2) And converting the generated graph into a sparse matrix.

3) The linear operation library is adopted to directly convert the dense matrix into a sparse matrix for the convolution calculation of the neural network, and the conversion format is defined as follows:

the Eigen syntax is used to define the dynamic floating point type matrix: and invokes the classforms for sparse conversion.
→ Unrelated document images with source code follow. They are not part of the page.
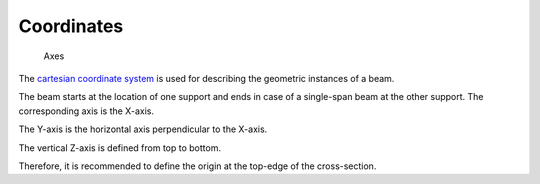 .. _theory.coordinates:
Coordinates
***********

.. figure:: ../images/coordinates-dark.svg
   :class: only-dark
.. figure:: ../images/coordinates-light.svg
   :class: only-light

   Axes

The `cartesian coordinate system <https://en.wikipedia.org/wiki/Cartesian_coordinate_system>`_
is used for describing the geometric instances of a beam.

The beam starts at the location of one support and ends in case of a single-span beam at the other support.
The corresponding axis is the X-axis.

The Y-axis is the horizontal axis perpendicular to the X-axis.

The vertical Z-axis is defined from top to bottom.

Therefore, it is recommended to define the origin at the top-edge of the cross-section.
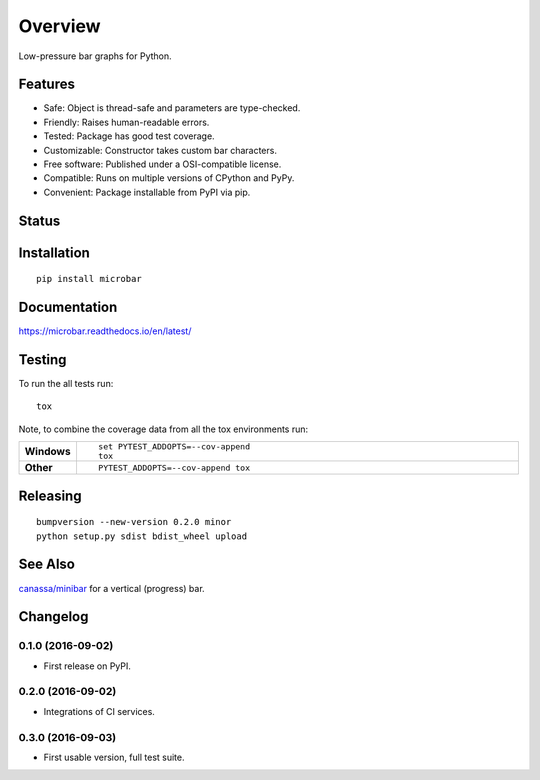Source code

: ========
Overview
========

Low-pressure bar graphs for Python.

Features
========

* Safe: Object is thread-safe and parameters are type-checked.
* Friendly: Raises human-readable errors.
* Tested: Package has good test coverage.
* Customizable: Constructor takes custom bar characters.
* Free software: Published under a OSI-compatible license.
* Compatible: Runs on multiple versions of CPython and PyPy.
* Convenient: Package installable from PyPI via pip.

Status
======



Installation
============

::

    pip install microbar

Documentation
=============

https://microbar.readthedocs.io/en/latest/

Testing
=======

To run the all tests run::

    tox

Note, to combine the coverage data from all the tox environments run:

.. list-table::
    :widths: 10 90
    :stub-columns: 1

    - - Windows
      - ::

            set PYTEST_ADDOPTS=--cov-append
            tox

    - - Other
      - ::

            PYTEST_ADDOPTS=--cov-append tox

Releasing
=========

::

    bumpversion --new-version 0.2.0 minor
    python setup.py sdist bdist_wheel upload

See Also
========

`canassa/minibar <https://github.com/canassa/minibar>`_ for a vertical (progress)
bar.


Changelog
=========

0.1.0 (2016-09-02)
-----------------------------------------

* First release on PyPI.

0.2.0 (2016-09-02)
-----------------------------------------

* Integrations of CI services.

0.3.0 (2016-09-03)
-----------------------------------------

* First usable version, full test suite.


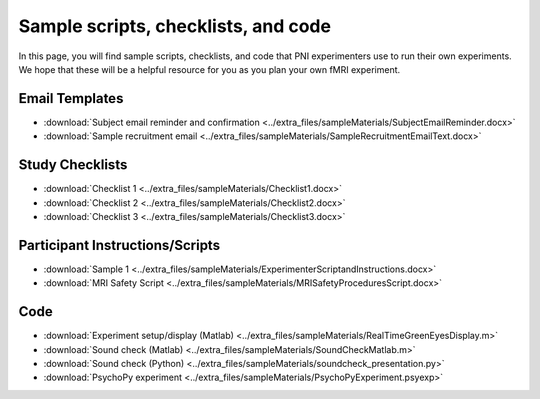 .. _forms:

Sample scripts, checklists, and code
------------------------------------

In this page, you will find sample scripts, checklists, and code that PNI experimenters use to run their own experiments. We hope that these will be a helpful resource for you as you plan your own fMRI experiment.

Email Templates
===============

* :download:`Subject email reminder and confirmation <../extra_files/sampleMaterials/SubjectEmailReminder.docx>`
* :download:`Sample recruitment email <../extra_files/sampleMaterials/SampleRecruitmentEmailText.docx>`

Study Checklists
================

* :download:`Checklist 1 <../extra_files/sampleMaterials/Checklist1.docx>`
* :download:`Checklist 2 <../extra_files/sampleMaterials/Checklist2.docx>`
* :download:`Checklist 3 <../extra_files/sampleMaterials/Checklist3.docx>`

Participant Instructions/Scripts
================================

* :download:`Sample 1 <../extra_files/sampleMaterials/ExperimenterScriptandInstructions.docx>`
* :download:`MRI Safety Script <../extra_files/sampleMaterials/MRISafetyProceduresScript.docx>`

Code
====

* :download:`Experiment setup/display (Matlab) <../extra_files/sampleMaterials/RealTimeGreenEyesDisplay.m>`
* :download:`Sound check (Matlab) <../extra_files/sampleMaterials/SoundCheckMatlab.m>`
* :download:`Sound check (Python) <../extra_files/sampleMaterials/soundcheck_presentation.py>`
* :download:`PsychoPy experiment <../extra_files/sampleMaterials/PsychoPyExperiment.psyexp>`
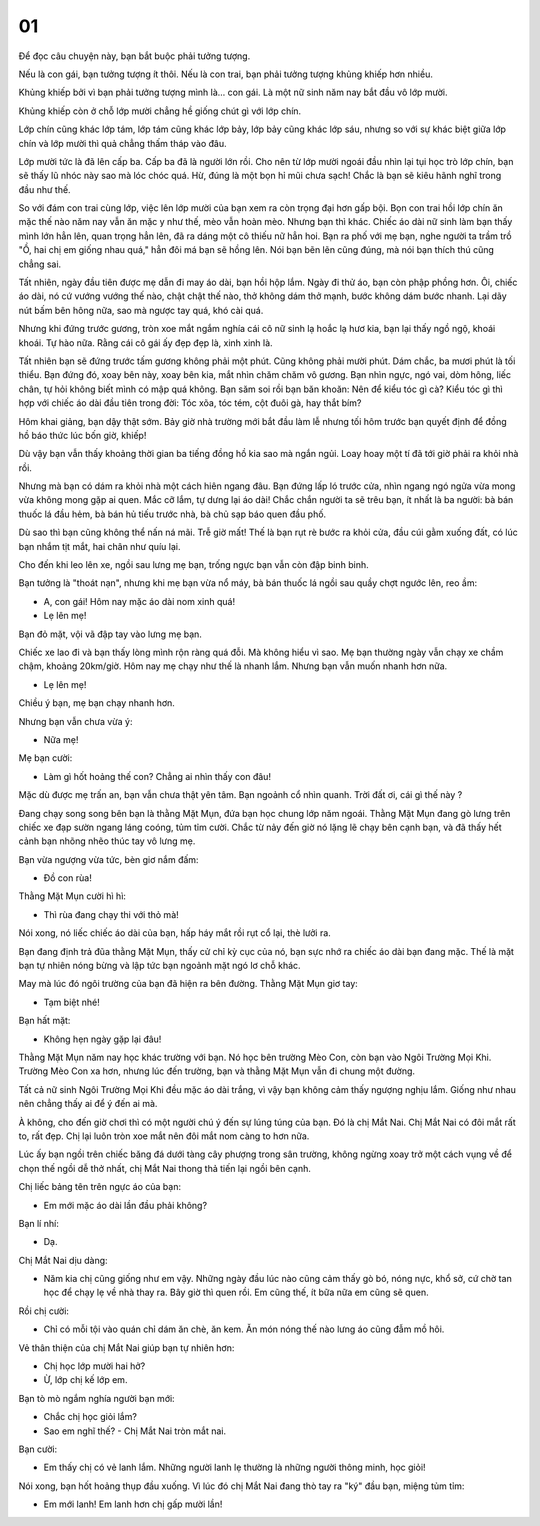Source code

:01
--

Ðể đọc câu chuyện này, bạn bắt buộc phải tưởng tượng.

Nếu là con gái, bạn tưởng tượng ít thôi. Nếu là con trai, bạn phải tưởng tượng khủng khiếp hơn nhiều.

Khủng khiếp bởi vì bạn phải tưởng tượng mình là... con gái. Là một nữ sinh năm nay bắt đầu vô lớp mười.

Khủng khiếp còn ở chỗ lớp mười chẳng hề giống chút gì với lớp chín.

Lớp chín cũng khác lớp tám, lớp tám cũng khác lớp bảy, lớp bảy cũng khác lớp sáu, nhưng so với sự khác biệt giữa lớp chín và lớp mười thì quả chẳng thấm tháp vào đâu.

Lớp mười tức là đã lên cấp ba. Cấp ba đã là người lớn rồi. Cho nên từ lớp mười ngoái đầu nhìn lại tụi học trò lớp chín, bạn sẽ thấy lũ nhóc này sao mà lóc chóc quá. Hừ, đúng là một bọn hỉ mũi chưa sạch! Chắc là bạn sẽ kiêu hãnh nghĩ trong đầu như thế.

So với đám con trai cùng lớp, việc lên lớp mười của bạn xem ra còn trọng đại hơn gấp bội. Bọn con trai hồi lớp chín ăn mặc thế nào năm nay vẫn ăn mặc y như thế, mèo vẫn hoàn mèo. Nhưng bạn thì khác. Chiếc áo dài nữ sinh làm bạn thấy mình lớn hẳn lên, quan trọng hẳn lên, đã ra dáng một cô thiếu nữ hẳn hoi. Bạn ra phố với mẹ bạn, nghe người ta trầm trồ "Ồ, hai chị em giống nhau quá," hẳn đôi má bạn sẽ hồng lên. Nói bạn bẽn lẽn cũng đúng, mà nói bạn thích thú cũng chẳng sai.

Tất nhiên, ngày đầu tiên được mẹ dẫn đi may áo dài, bạn hồi hộp lắm. Ngày đi thử áo, bạn còn phập phồng hơn. Ôi, chiếc áo dài, nó cứ vướng vướng thế nào, chật chật thế nào, thở không dám thở mạnh, bước không dám bước nhanh. Lại dãy nút bấm bên hông nữa, sao mà ngược tay quá, khó cài quá.

Nhưng khi đứng trước gương, tròn xoe mắt ngắm nghía cái cô nữ sinh lạ hoắc lạ hươ kia, bạn lại thấy ngồ ngộ, khoái khoái. Tự hào nữa. Rằng cái cô gái ấy đẹp đẹp là, xinh xinh là.

Tất nhiên bạn sẽ đứng trước tấm gương không phải một phút. Cũng không phải mười phút. Dám chắc, ba mươi phút là tối thiểu. Bạn đứng đó, xoay bên này, xoay bên kia, mắt nhìn chăm chăm vô gương. Bạn nhìn ngực, ngó vai, dòm hông, liếc chân, tự hỏi không biết mình có mập quá không. Bạn săm soi rồi bạn băn khoăn: Nên để kiểu tóc gì cà? Kiểu tóc gì thì hợp với chiếc áo dài đầu tiên trong đời: Tóc xõa, tóc tém, cột đuôi gà, hay thắt bím?

Hôm khai giảng, bạn dậy thật sớm. Bảy giờ nhà trường mới bắt đầu làm lễ nhưng tối hôm trước bạn quyết định để đồng hồ báo thức lúc bốn giờ, khiếp!

Dù vậy bạn vẫn thấy khoảng thời gian ba tiếng đồng hồ kia sao mà ngắn ngủi. Loay hoay một tí đã tới giờ phải ra khỏi nhà rồi.

Nhưng mà bạn có dám ra khỏi nhà một cách hiên ngang đâu. Bạn đứng lấp ló trước cửa, nhìn ngang ngó ngửa vừa mong vừa không mong gặp ai quen. Mắc cỡ lắm, tự dưng lại áo dài! Chắc chắn người ta sẽ trêu bạn, ít nhất là ba người: bà bán thuốc lá đầu hẻm, bà bán hủ tiếu trước nhà, bà chủ sạp báo quen đầu phố.

Dù sao thì bạn cũng không thể nấn ná mãi. Trễ giờ mất! Thế là bạn rụt rè bước ra khỏi cửa, đầu cúi gằm xuống đất, có lúc bạn nhắm tịt mắt, hai chân như quíu lại.

Cho đến khi leo lên xe, ngồi sau lưng mẹ bạn, trống ngực bạn vẫn còn đập binh binh.

Bạn tưởng là "thoát nạn", nhưng khi mẹ bạn vừa nổ máy, bà bán thuốc lá ngồi sau quầy chợt ngước lên, reo ầm:

- A, con gái! Hôm nay mặc áo dài nom xinh quá!

- Lẹ lên mẹ!

Bạn đỏ mặt, vội vã đập tay vào lưng mẹ bạn.

Chiếc xe lao đi và bạn thấy lòng mình rộn ràng quá đỗi. Mà không hiểu vì sao.
Mẹ bạn thường ngày vẫn chạy xe chầm chậm, khoảng 20km/giờ.
Hôm nay mẹ chạy như thế là nhanh lắm. Nhưng bạn vẫn muốn nhanh hơn nữa.

- Lẹ lên mẹ!

Chiều ý bạn, mẹ bạn chạy nhanh hơn.

Nhưng bạn vẫn chưa vừa ý:

- Nữa mẹ!

Mẹ bạn cười:

- Làm gì hốt hoảng thế con? Chẳng ai nhìn thấy con đâu!

Mặc dù được mẹ trấn an, bạn vẫn chưa thật yên tâm. Bạn ngoảnh cổ nhìn quanh. Trời đất ơi, cái gì thế này ?

Ðang chạy song song bên bạn là thằng Mặt Mụn, đứa bạn học chung lớp năm ngoái. Thằng Mặt Mụn đang gò lưng trên chiếc xe đạp sườn ngang láng coóng, tủm tỉm cười. Chắc từ nảy đến giờ nó lặng lẽ chạy bên cạnh bạn, và đã thấy hết cảnh bạn nhõng nhẽo thúc tay vô lưng mẹ.

Bạn vừa ngượng vừa tức, bèn giơ nắm đấm:

- Ðồ con rùa!

Thằng Mặt Mụn cười hì hì:

- Thì rùa đang chạy thi với thỏ mà!

Nói xong, nó liếc chiếc áo dài của bạn, hấp háy mắt rồi rụt cổ lại, thè lưởi ra.

Bạn đang định trả đũa thằng Mặt Mụn, thấy cử chỉ kỳ cục của nó, bạn sực nhớ ra chiếc áo dài bạn đang mặc. Thế là mặt bạn tự nhiên nóng bừng và lập tức bạn ngoảnh mặt ngó lơ chỗ khác.

May mà lúc đó ngôi trường của bạn đã hiện ra bên đường. Thằng Mặt Mụn giơ tay:

- Tạm biệt nhé!

Bạn hất mặt:

- Không hẹn ngày gặp lại đâu!

Thằng Mặt Mụn năm nay học khác trường với bạn. Nó học bên trường Mèo Con, còn bạn vào Ngôi Trường Mọi Khi. Trường Mèo Con xa hơn, nhưng lúc đến trường, bạn và thằng Mặt Mụn vẫn đi chung một đường.

Tất cả nữ sinh Ngôi Trường Mọi Khi đều mặc áo dài trắng, vì vậy bạn không cảm thấy ngượng nghịu lắm. Giống như nhau nên chẳng thấy ai để ý đến ai mà.

À không, cho đến giờ chơi thì có một người chú ý đến sự lúng túng của bạn. Ðó là chị Mắt Nai. Chị Mắt Nai có đôi mắt rất to, rất đẹp. Chị lại luôn tròn xoe mắt nên đôi mắt nom càng to hơn nữa.

Lúc ấy bạn ngồi trên chiếc băng đá dưới tàng cây phượng trong sân trường, không ngừng xoay trở một cách vụng về để chọn thế ngồi dễ thở nhất, chị Mắt Nai thong thả tiến lại ngồi bên cạnh.

Chị liếc bảng tên trên ngực áo của bạn:

- Em mới mặc áo dài lần đầu phải không?

Bạn lí nhí:

- Dạ.

Chị Mắt Nai dịu dàng:

- Năm kia chị cũng giống như em vậy. Những ngày đầu lúc nào cũng cảm thấy gò bó, nóng nực, khổ sở, cứ chờ tan học để chạy lẹ về nhà thay ra. Bây giờ thì quen rồi. Em cũng thế, ít bữa nữa em cũng sẽ quen.

Rồi chị cười:

- Chỉ có mỗi tội vào quán chỉ dám ăn chè, ăn kem. Ăn món nóng thế nào lưng áo cũng đẫm mồ hôi.

Vẻ thân thiện của chị Mắt Nai giúp bạn tự nhiên hơn:

- Chị học lớp mười hai hở?

- Ừ, lớp chị kế lớp em.

Bạn tò mò ngắm nghía người bạn mới:

- Chắc chị học giỏi lắm?

- Sao em nghĩ thế? - Chị Mắt Nai tròn mắt nai.

Bạn cười:

- Em thấy chị có vẻ lanh lắm. Những người lanh lẹ thường là những người thông minh, học giỏi!

Nói xong, bạn hốt hoảng thụp đầu xuống. Vì lúc đó chị Mắt Nai đang thò tay ra "ký" đầu bạn, miệng tủm tỉm:

- Em mới lanh! Em lanh hơn chị gấp mười lần!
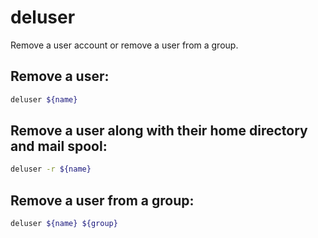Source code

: * deluser

Remove a user account or remove a user from a group.

** Remove a user:

#+BEGIN_SRC sh
  deluser ${name}
#+END_SRC

** Remove a user along with their home directory and mail spool:

#+BEGIN_SRC sh
  deluser -r ${name}
#+END_SRC

** Remove a user from a group:

#+BEGIN_SRC sh
  deluser ${name} ${group}
#+END_SRC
Eigen:: Map < const Eigen:: Matrix < float, Eigen:: Dynamic, Eigen:: RowMajor > > mat _ B (B, mat _ B _ row, mat _ B _ col);

mat_b.sparseView(0.3f)

4) the CNN convolution layer adopts the sparse matrix to carry out convolution operation, so that the operation efficiency is improved, and the CNN convolution layer is one of key points for improving the efficiency of the scheme.

The above description is only for the purpose of illustrating the preferred embodiments of the present invention and is not to be construed as limiting the invention, and any modifications, equivalents, improvements and the like that fall within the spirit and principle of the present invention are intended to be included therein.

Claims

1. A face detection optimization method based on a deep convolution cascade network is characterized in that: the method specifically comprises the following steps:

(1) detecting a possibly appearing area of the human face, namely a hot area by using a deep convolution cascade network;

the step (1) comprises the following steps:

(11) a depth convolution cascade network is adopted, and a suspected area of a target is quickly determined by utilizing a first layer of depth convolution network;

(13) comparing the filled human face hot area with the original image to obtain a human face hot area map which is finally sent to a subsequent network;

the step (2) comprises the steps of:

(22) carrying out full-image detection on odd frames, generating a hot area map at the same time, and transmitting the generated hot area map to an even frame processing branch;

(23) the even frame processing branch performs data sparse processing on the hot area map and sends the hot area map into a CNN network for operation;

(3) carrying out data sparse compression on the obtained whole image;

the step (3) comprises the following steps:

(31) performing pixel-wise AND operation on the pyramid image and the corresponding hot area map, and enabling all non-face areas to be 0;

(32) and converting the generated graph into a sparse matrix.